* _Task objective_
Will you echo every line of text in the records below, character for character, and leave the pictures out of your answer?

* _Data provided_
§
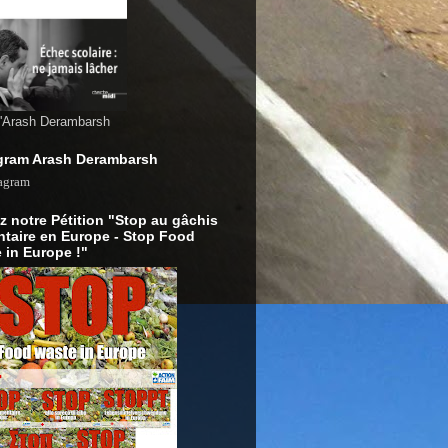
d'Arash Derambarsh
gram Arash Derambarsh
z notre Pétition "Stop au gâchis
ntaire en Europe - Stop Food
 in Europe !"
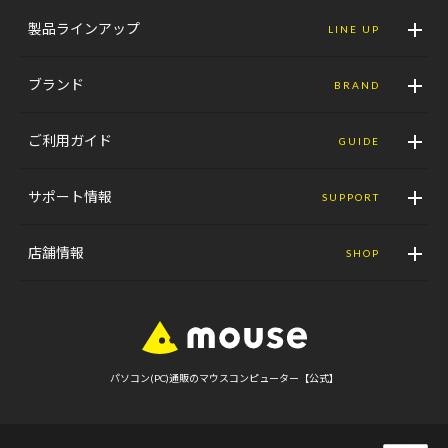
製品ラインアップ
LINE UP
ブランド
BRAND
ご利用ガイド
GUIDE
サポート情報
SUPPORT
店舗情報
SHOP
パソコン(PC)通販のマウスコンピューター【公式】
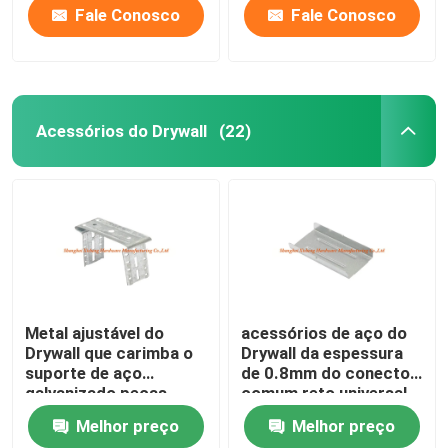
Fale Conosco
Fale Conosco
Acessórios do Drywall
(22)
Metal ajustável do
acessórios de aço do
Drywall que carimba o
Drywall da espessura
suporte de aço
de 0.8mm do conector
galvanizado peças
comum reto universal
do perfil
Melhor preço
Melhor preço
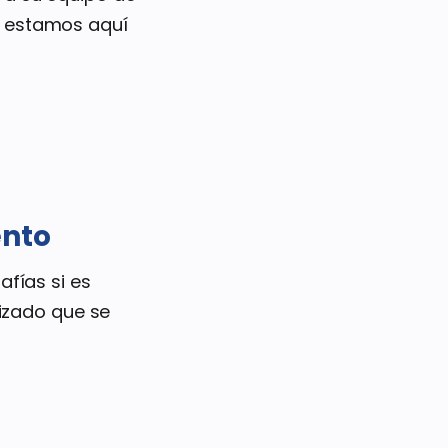
 estamos aquí
ento
afías si es
izado que se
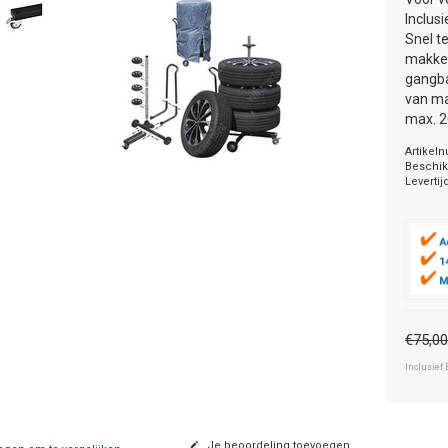
Inclus
Snel t
makkel
gangba
van m
max. 
Artikel
Beschik
Levertij
€75,0
Inclusief 
Je beoordeling toevoegen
§
* _Exercise response_
d'Arash Derambarsh
gram Arash Derambarsh
z notre Pétition "Stop au gâchis
ntaire en Europe - Stop Food
 in Europe !"
製品ラインアップ
LINE UP
ブランド
BRAND
ご利用ガイド
GUIDE
サポート情報
SUPPORT
店舗情報
SHOP
パソコン(PC)通販のマウスコンピューター【公式】
Fale Conosco
Fale Conosco
Acessórios do Drywall
(22)
Metal ajustável do
acessórios de aço do
Drywall que carimba o
Drywall da espessura
suporte de aço
de 0.8mm do conector
galvanizado peças
comum reto universal
do perfil
Melhor preço
Melhor preço
 estamos aquí
ento
afías si es
izado que se
Inclus
Snel t
makkel
gangba
van m
max. 
Artikel
Beschik
Levertij
€75,0
Inclusief 
Je beoordeling toevoegen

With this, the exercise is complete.